== EXERCISE DIRECTIONS ==
Could you return every record below exactly as it stands, leaving out the pictures?

(Stored items)
Content starts

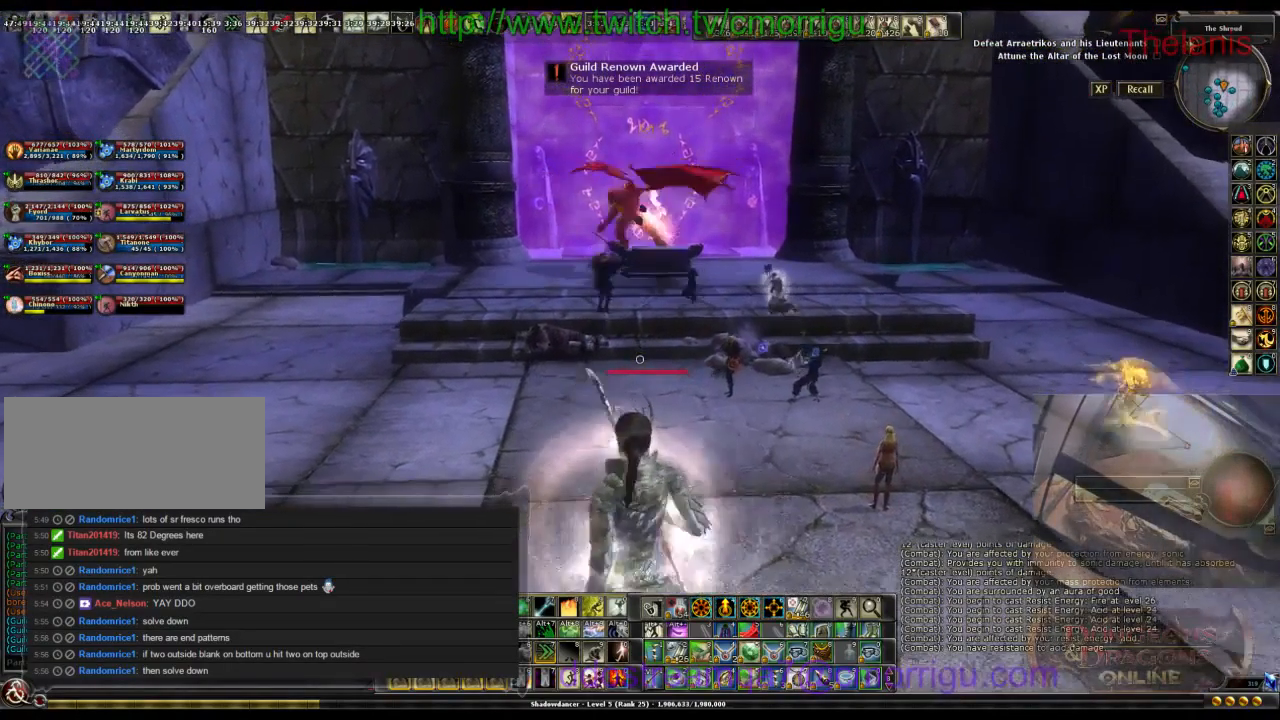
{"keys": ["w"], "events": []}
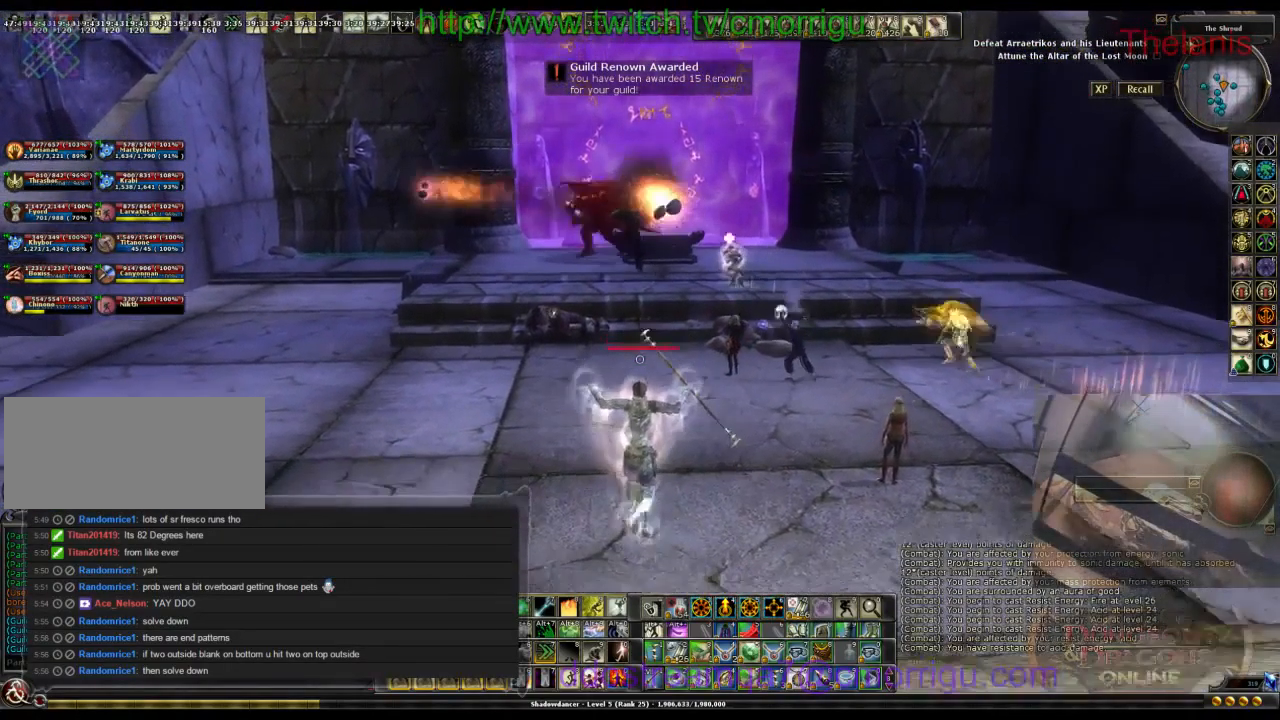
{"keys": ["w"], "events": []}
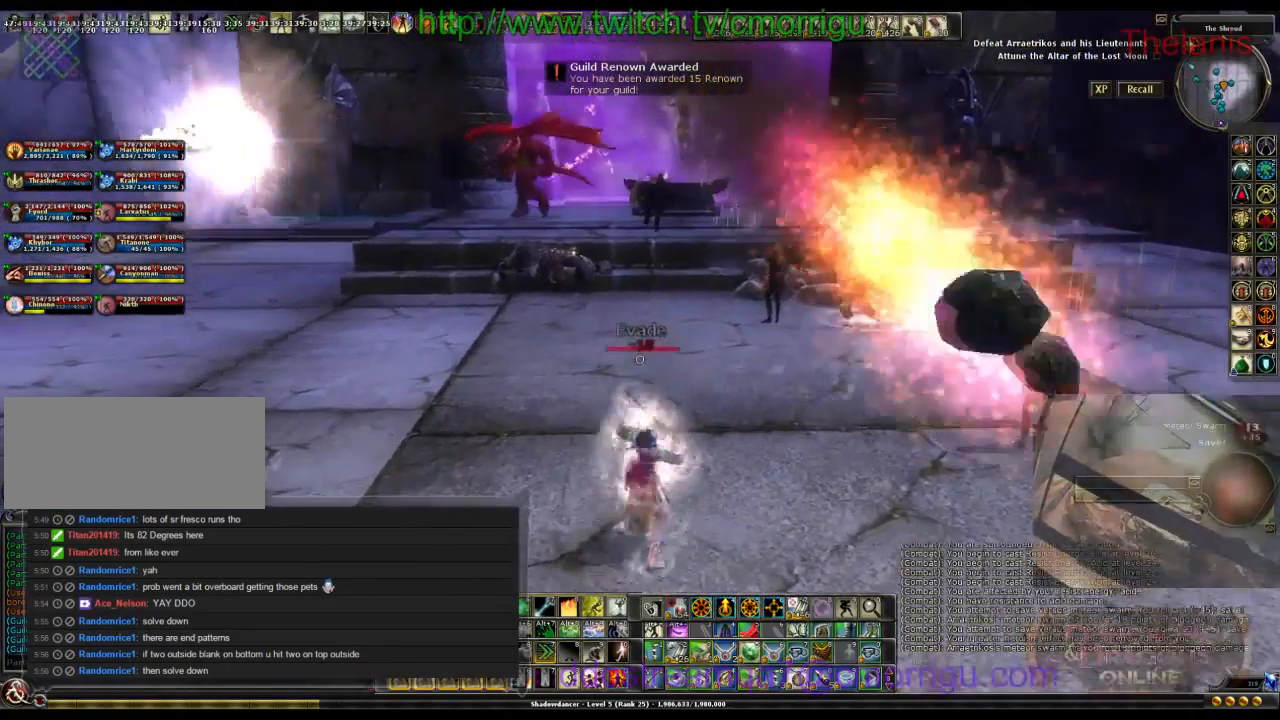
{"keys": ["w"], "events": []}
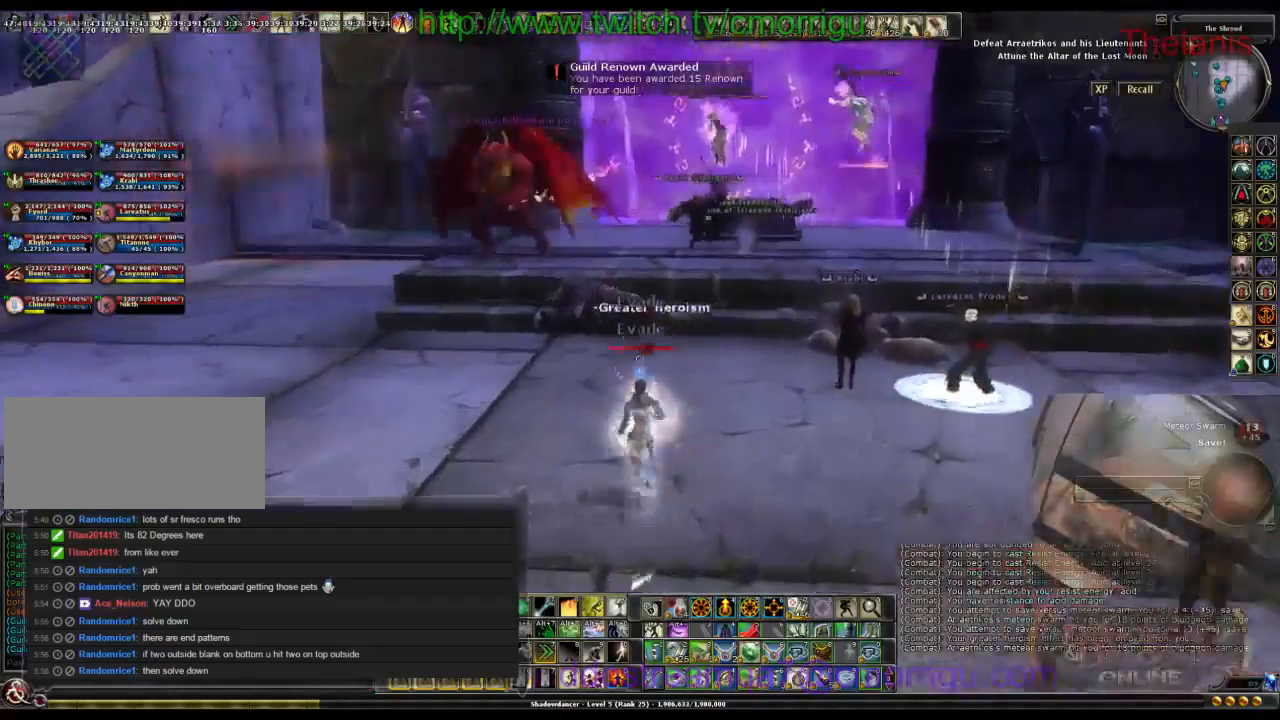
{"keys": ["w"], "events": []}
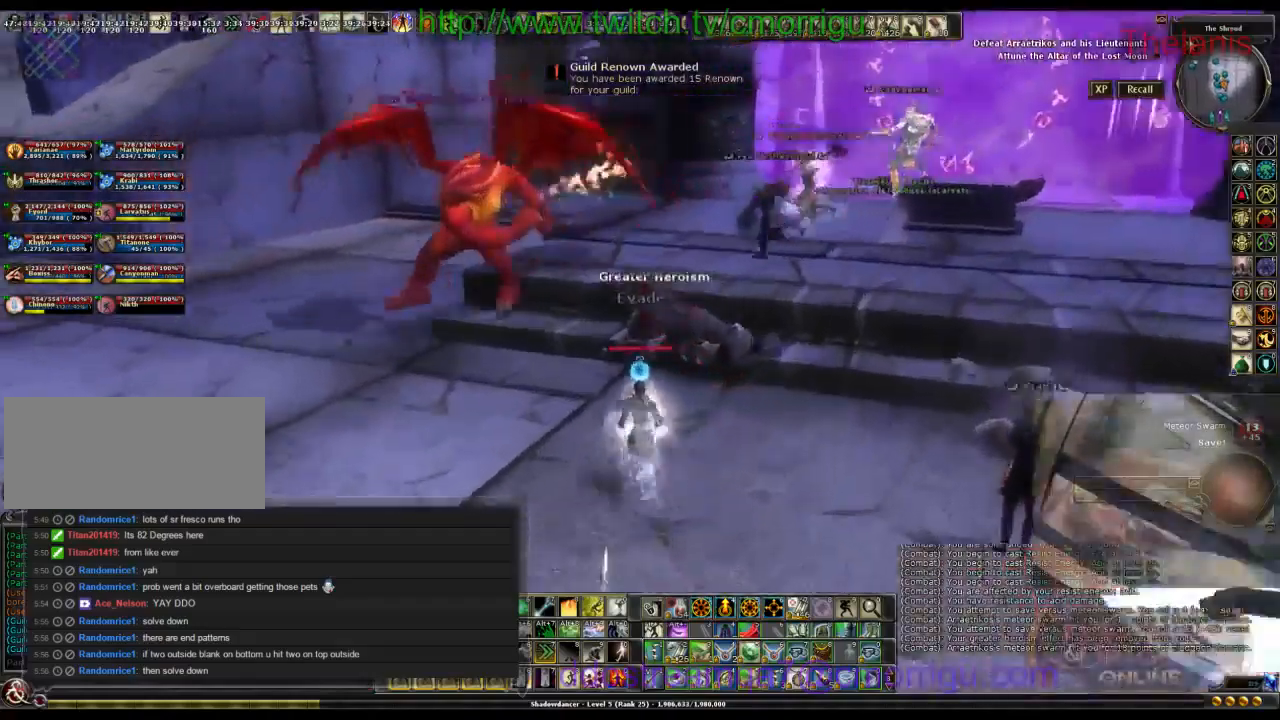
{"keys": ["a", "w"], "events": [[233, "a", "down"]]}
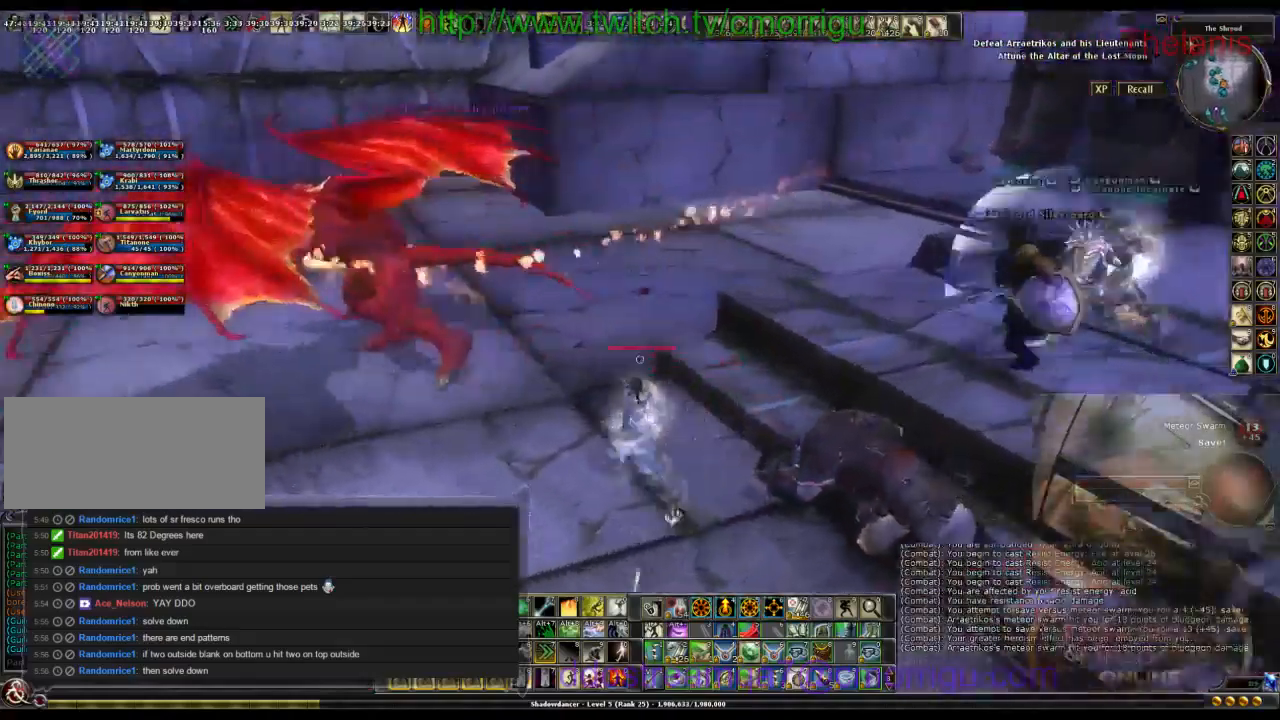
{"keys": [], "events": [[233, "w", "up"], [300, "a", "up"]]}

Content ends

== TASK SOLUTION ==
{"keys": ["w"], "events": []}
{"keys": ["w"], "events": []}
{"keys": ["w"], "events": []}
{"keys": ["w"], "events": []}
{"keys": ["a", "w"], "events": [[233, "a", "down"]]}
{"keys": [], "events": [[233, "w", "up"], [300, "a", "up"]]}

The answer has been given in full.